**EXCERPT PROVIDED**
Andy Street said Amazon could “out-invest” and “out-trade” UK companies if the Government does not take action to force the online retailer to pay tax fairly in Britain.

“There is less money to invest if you are giving 27pc of your profits to the Exchequer,” Mr Street told Sky’s Jeff Randall. “Clearly, if you are domiciled in a tax haven you’ve got much more [money]. They [Amazon] will out invest and ultimately out trade us. And that means there will not be a tax base in the UK.”


Let’s read that from the point of view of a free man.

A company that is allowed to keep its own earnings can invest those earnings to innovate on behalf of the consumer, and keep their prices lower. 27% of their profits kept by them does far more to benefit consumers and raise the quality of living of all of us, than that same money going to financially and morally bankrupted welfare surveillance states that have enslaved us, and are dimming the lights of freedom and liberty all over again as they push whole nations over the fiscal cliff and destroy the middle class.

Thanks to Amazon I can sit in bed at 2.00am, almost anywhere in the world, browse any author in the world, buy their book for possibly a third of the price I would’ve been paying ten years ago, and have it downloaded to my ebook reader within a millisecond. More, I’m writing a novel: let’s say it content is such that traditional publishers wouldn’t have a bar of it, because it advocates via narrative classical liberal values and the concept of the free world that should’ve been our legacy. Well, no problem, Amazon gives me the ability to self-publish to a world-wide audience: some authors whose voices would never have been heard otherwise, are doing quite well by this, and creating a readership for themselves. Amazon, far from being the villain, is the most moral of entities; one of the biggest promoters of free speech in a world where free speech is under constant attack. Perhaps instead of opprobrium they should be awarded the Nobel Peace Prize.

**EXERCISE A**
Reproduce verbatim the stretch of the Amazon tax commentary from "Let’s read that" through "the middle class.".
**EXERCISE B**
In one to three sentences, explain why Mr Street, as quoted in the Amazon tax commentary, warns that there will not be a tax base in the UK.

[Items from a dataset]
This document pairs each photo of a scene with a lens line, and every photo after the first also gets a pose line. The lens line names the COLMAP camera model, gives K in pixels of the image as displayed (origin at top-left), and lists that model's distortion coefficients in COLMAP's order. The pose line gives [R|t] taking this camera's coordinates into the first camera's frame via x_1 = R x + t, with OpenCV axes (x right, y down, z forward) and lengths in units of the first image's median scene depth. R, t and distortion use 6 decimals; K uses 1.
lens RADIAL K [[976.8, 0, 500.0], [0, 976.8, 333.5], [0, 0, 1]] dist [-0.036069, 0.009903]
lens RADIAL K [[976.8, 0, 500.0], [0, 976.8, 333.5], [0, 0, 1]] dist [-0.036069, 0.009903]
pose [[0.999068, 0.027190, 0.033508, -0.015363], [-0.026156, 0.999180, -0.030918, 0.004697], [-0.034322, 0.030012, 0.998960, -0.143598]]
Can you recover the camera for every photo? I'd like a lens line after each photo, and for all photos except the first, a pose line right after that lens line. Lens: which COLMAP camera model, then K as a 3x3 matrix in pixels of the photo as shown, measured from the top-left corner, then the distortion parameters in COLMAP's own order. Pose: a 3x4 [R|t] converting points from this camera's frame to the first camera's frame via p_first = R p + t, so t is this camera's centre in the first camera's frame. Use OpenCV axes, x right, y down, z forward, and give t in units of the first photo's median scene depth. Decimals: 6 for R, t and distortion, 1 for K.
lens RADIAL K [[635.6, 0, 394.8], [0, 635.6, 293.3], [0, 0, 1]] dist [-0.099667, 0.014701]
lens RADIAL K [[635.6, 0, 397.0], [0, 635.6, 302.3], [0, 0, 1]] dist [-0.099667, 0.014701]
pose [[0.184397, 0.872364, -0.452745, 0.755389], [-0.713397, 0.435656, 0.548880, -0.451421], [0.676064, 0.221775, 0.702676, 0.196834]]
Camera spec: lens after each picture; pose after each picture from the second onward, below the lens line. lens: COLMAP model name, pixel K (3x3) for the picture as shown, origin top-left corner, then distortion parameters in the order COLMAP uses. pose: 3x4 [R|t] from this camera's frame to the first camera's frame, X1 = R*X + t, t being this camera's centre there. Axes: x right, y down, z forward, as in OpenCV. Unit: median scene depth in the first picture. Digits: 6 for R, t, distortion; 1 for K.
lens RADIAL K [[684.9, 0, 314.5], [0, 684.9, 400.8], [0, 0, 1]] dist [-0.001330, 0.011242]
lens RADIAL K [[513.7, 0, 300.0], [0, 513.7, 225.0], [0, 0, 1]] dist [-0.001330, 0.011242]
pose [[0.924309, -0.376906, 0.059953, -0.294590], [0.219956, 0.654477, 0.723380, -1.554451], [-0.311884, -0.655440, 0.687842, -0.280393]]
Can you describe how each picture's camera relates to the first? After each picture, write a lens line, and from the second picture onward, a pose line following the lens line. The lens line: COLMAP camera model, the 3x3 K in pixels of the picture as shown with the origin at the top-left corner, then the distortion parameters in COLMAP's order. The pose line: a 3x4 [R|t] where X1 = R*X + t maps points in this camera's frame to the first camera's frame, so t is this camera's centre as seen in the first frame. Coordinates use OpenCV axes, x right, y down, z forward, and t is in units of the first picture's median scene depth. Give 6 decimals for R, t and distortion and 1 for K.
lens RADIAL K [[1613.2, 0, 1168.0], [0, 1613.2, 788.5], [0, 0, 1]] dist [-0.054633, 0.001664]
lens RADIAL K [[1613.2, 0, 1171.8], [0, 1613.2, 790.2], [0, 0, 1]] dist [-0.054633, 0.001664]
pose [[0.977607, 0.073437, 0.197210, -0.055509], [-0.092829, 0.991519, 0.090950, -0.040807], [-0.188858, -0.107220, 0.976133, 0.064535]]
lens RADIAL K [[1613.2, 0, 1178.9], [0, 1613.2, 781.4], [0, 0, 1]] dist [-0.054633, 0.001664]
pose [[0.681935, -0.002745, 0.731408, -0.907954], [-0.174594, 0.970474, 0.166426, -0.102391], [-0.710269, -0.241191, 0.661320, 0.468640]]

**RESPONSE BOX A**
Let’s read that from the point of view of a free man.

A company that is allowed to keep its own earnings can invest those earnings to innovate on behalf of the consumer, and keep their prices lower. 27% of their profits kept by them does far more to benefit consumers and raise the quality of living of all of us, than that same money going to financially and morally bankrupted welfare surveillance states that have enslaved us, and are dimming the lights of freedom and liberty all over again as they push whole nations over the fiscal cliff and destroy the middle class.

**RESPONSE BOX B**
UK companies that give 27pc of their profits to the Exchequer have less money to invest, while Amazon, being domiciled in a tax haven, has much more. Amazon will therefore out-invest and ultimately out-trade them, which he says means there will be no tax base in the UK.